By: | Post date: February 15, 2017 | Comments: No Comments
Posted in categories: Australia

All the answers given here have been excellent. I particularly liked Kai Neagle’s.

Several factors have contributed to Australia recently turning into postwar Italy, and most of them have already been pointed out.

  • Labor has always been factionalised. The Liberals have become much more factionalised recently, with the resurgence of the reactionary right.
  • Both parties have moved to The Mushy Centre. As a result, there is not a lot of sunlight between them, and there is pressure on them from their extremes: from the Greens, and from One Nation and other right wing populists.
  • This has made the parties much more managerial than ideological, and accordingly much more prone to panic at poll results rather than sticking it out. If you don’t have an ideology, the only reason you are in power is to stay in power.
  • Labor as a movement has suffered much more from the Twilight of the Ideologies, the demise of socialism, and the Hawke-Keating neoliberal reforms. So the cracks were always going to show there first.
  • Labor was also structurally more prone to do this kind of thing, to begin with.
    • Pundits at the time talked of federal Labor contracting Sussex Street disease—referring to NSW Labor, which has always been much more ruthless.
    • The unionist Paul Howes, who was instrumental in toppling Rudd for Gillard, was derided as one of Labor’s faceless men. The insult is 50 years old: it comes from Menzies. The only difference with Howes is that he didn’t stay faceless: he gave TV time to anyone who would ask.

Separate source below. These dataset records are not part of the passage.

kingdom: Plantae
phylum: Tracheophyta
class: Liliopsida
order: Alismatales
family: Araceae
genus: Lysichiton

Many of these factors are shared throughout the Western world, and other answers have already mentioned them. They don’t explain why Australia has remained unstable. Others have brought up procedural reasons, which are beyond my expertise. I’ll offer a simpler reason.


Yes, the party leader is leader only by the grace of the party room. But toppling a sitting prime minister used to be Unthinkable. And the country was shell shocked when Rudd was toppled. I was in Melbourne’s Fed Square when it happened, and I remember dozens of us staring mouths agape at the TV screens.

Once it happened, the unthinkable became thinkable. And eventually, expected.